#### EXERCISE INPUT ####
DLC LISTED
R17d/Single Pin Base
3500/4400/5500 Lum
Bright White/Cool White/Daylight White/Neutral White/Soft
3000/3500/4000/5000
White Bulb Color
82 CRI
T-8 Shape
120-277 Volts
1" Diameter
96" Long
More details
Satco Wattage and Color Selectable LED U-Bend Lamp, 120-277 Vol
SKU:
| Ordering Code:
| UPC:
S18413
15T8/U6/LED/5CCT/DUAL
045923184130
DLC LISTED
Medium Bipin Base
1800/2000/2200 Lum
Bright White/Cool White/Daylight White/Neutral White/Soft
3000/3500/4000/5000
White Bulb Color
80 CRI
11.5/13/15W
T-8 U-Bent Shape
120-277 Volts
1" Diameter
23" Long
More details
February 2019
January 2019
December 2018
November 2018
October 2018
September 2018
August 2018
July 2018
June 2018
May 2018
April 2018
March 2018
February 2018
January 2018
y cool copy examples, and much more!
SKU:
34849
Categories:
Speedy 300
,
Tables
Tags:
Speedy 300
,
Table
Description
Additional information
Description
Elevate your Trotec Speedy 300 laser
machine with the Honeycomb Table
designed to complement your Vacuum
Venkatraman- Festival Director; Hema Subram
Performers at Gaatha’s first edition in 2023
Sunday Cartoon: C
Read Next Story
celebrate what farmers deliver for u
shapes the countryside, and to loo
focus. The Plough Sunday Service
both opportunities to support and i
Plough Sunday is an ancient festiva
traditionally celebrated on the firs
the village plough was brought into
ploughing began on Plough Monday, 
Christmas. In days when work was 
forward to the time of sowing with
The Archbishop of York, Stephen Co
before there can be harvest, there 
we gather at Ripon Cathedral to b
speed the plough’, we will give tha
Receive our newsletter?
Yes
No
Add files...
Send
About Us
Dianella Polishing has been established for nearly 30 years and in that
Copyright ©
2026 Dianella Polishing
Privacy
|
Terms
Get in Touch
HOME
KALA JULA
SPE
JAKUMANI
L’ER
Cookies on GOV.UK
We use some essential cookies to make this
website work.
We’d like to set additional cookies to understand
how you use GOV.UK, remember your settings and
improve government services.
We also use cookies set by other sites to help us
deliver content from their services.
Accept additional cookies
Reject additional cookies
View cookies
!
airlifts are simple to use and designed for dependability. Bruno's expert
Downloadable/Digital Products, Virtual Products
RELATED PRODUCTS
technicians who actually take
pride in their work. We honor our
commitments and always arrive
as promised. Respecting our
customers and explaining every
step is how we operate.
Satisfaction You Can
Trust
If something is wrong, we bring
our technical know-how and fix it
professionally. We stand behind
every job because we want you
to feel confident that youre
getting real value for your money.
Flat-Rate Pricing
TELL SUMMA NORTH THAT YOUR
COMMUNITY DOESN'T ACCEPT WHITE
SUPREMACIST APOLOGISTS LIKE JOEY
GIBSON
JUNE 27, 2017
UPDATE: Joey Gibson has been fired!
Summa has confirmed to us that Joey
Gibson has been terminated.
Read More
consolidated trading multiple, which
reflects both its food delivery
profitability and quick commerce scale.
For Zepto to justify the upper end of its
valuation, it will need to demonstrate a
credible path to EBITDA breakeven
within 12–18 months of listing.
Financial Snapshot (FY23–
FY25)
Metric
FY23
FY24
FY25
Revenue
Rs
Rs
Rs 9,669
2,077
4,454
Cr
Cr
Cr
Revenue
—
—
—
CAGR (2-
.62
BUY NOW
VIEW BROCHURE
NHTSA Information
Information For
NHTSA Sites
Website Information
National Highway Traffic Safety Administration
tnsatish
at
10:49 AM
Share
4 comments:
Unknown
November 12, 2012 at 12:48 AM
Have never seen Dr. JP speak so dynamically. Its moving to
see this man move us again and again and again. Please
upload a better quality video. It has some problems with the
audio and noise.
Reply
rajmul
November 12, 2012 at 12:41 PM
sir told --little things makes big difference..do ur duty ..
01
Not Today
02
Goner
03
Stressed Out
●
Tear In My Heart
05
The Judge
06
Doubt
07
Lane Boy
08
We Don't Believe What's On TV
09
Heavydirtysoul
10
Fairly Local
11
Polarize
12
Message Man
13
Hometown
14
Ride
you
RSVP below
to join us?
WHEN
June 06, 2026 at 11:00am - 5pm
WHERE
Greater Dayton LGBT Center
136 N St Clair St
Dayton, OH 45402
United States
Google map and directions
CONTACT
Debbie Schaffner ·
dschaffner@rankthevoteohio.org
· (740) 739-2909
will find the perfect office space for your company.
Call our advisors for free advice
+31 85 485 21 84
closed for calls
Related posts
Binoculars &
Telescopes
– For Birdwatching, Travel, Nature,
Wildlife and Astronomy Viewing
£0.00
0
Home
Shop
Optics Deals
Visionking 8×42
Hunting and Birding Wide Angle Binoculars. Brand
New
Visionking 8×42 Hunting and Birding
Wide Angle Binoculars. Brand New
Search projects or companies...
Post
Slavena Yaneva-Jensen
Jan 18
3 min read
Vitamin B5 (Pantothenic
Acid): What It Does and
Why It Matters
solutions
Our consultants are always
####
WORK INSTRUCTIONS: Among the records above, find the lines that contain "November" and copy every one.

RESPONSE:
November 2018
November 12, 2012 at 12:48 AM
November 12, 2012 at 12:41 PM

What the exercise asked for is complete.